中沢が日本に帰国後どのような仕事に就いたかは明らかではない。ある情報源によると、彼はアメリカ占領下で連絡将校を務めたという。彼がアメリカとアメリカ文化に関する最新情報を持っていたことは明らかで、これは戦後の日本では珍しいことだった。実際、1946年にジャパンタイムズ(当時はニッポンタイムズ)は、東京のコロンビア大学クラブがアメリカに関する一連の本を企画しており、その中には中沢の「アメリカの特質」という本も含まれていると報じた。このプロジェクトは何も成果を上げなかったようだ。
その後の2年間、中沢はニッポンタイムズ誌に一連の記事を掲載した。それらは、失われた日本への郷愁と芸術批評を組み合わせたものだった。1947年10月、彼は東海道を巡る小さな旅行記「日本の昨日への道」を書いた。その後の数か月で、彼は「古き日本の民主主義」(1948年4月)、「新しい観点から見た古き日本」(1948年5月)、「江戸時代のユーモア」(1948年6月)、「日本庭園:デザインと仕掛け」(1948年7-8月)そして最後に「歌舞伎の幽霊」(1948年10月)を発表した。この最後の記事で、彼はハロウィーンに備えるために、古典的な歌舞伎における幽霊の位置づけを研究することを提案した。彼の最後の出版された著作は、ニッポンタイムズの記事「平家物語」(1949年2-3月)の2部構成の記事であった。
1952年、米国による日本占領が終わり、中沢夫妻は米国への帰国を許された。興味深いのは、戦時中のプロパガンダ運動で米国人は野蛮で人種差別主義者であると徹底的に非難されてからわずか数年後に、中沢が第二の故郷に居住する用意ができていたことだ。
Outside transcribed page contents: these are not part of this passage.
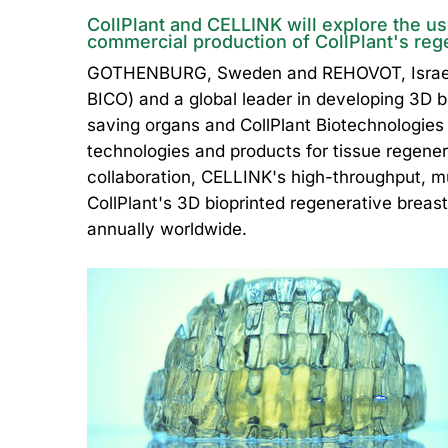
CollPlant and CELLINK will explore the us
commercial production of CollPlant's reg
GOTHENBURG, Sweden and REHOVOT, Israel, 
BICO) and a global leader in developing 3D bi
saving organs and CollPlant Biotechnologie
technologies and products for tissue regene
collaboration, CELLINK's high-throughput, mul
CollPlant's 3D bioprinted regenerative breast
annually worldwide.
また、アメリカ政府が危険な敵国人として以前に抑留し国外追放していたナカザワに帰国許可を与え、潜在的な雇用主が彼を採用する準備ができていたことも興味深い。南カリフォルニア大学もロサンゼルス博物館も彼を雇用しなかったようだ。その代わり、彼はロヨラ大学で講義を行うために雇われた。
しかし、教職を再開する前に彼は病気になり、1953年9月28日に亡くなった。彼の葬儀はロサンゼルスのセント・メアリーズ聖公会教会で執り行われた。ロサンゼルス・タイムズ紙とニューヨーク・タイムズ紙は、彼の死を死亡記事で報じた。
トミコはケンの死後もアメリカに留まり、日本人がアメリカ国籍を取得できるようになるとすぐにアメリカ市民権を取得した。1974年、彼女はユウジ・イチオカに口述歴史を提供し、それはカリフォルニア大学ロサンゼルス校に保管されている。彼女は1985年に亡くなった。1980年代初頭、アルバート・ナカザワはトキコのイラストを含むアンソロジー『ケン・ナカザワ教授の著作』を編集した。
ケン・ナカザワは、1930 年代のアメリカで最も目立った日系人公人の 1 人でした。アジア系アメリカ人が主流社会に参入できる機会がほとんどなかった時代に、彼は多作な作家であり、アジアに関する講演者として尊敬されていました。1937 年の日本による中国侵攻後の時期には、東京の外交政策を無批判に擁護する人物としてさらに悪名が広まりました。しかし、多くの日系人俳優やミュージシャンと同様に、彼は日本との関わりから全般的な敵意に直面しました。
時が経つにつれ、それまで彼が引き受けていた講演や執筆の仕事は徐々に減り、1941年までに完全に途絶えてしまった。戦後、彼はほとんど忘れ去られた。ナカザワ家が自費出版した選集以外では、彼の著作は読まれたり研究されたりすることはなく、アジア系アメリカ人文学の選集でさえ読まれなかった。
今日でも、少なくとも英語では、中沢健の経歴に関する本当の記録は存在しません。彼の人生と経歴は、彼の本当の業績を記念するとともに、彼の人生、教育、思想を取り巻く多くの不明点を解消するためにも、さらに注目される価値があります。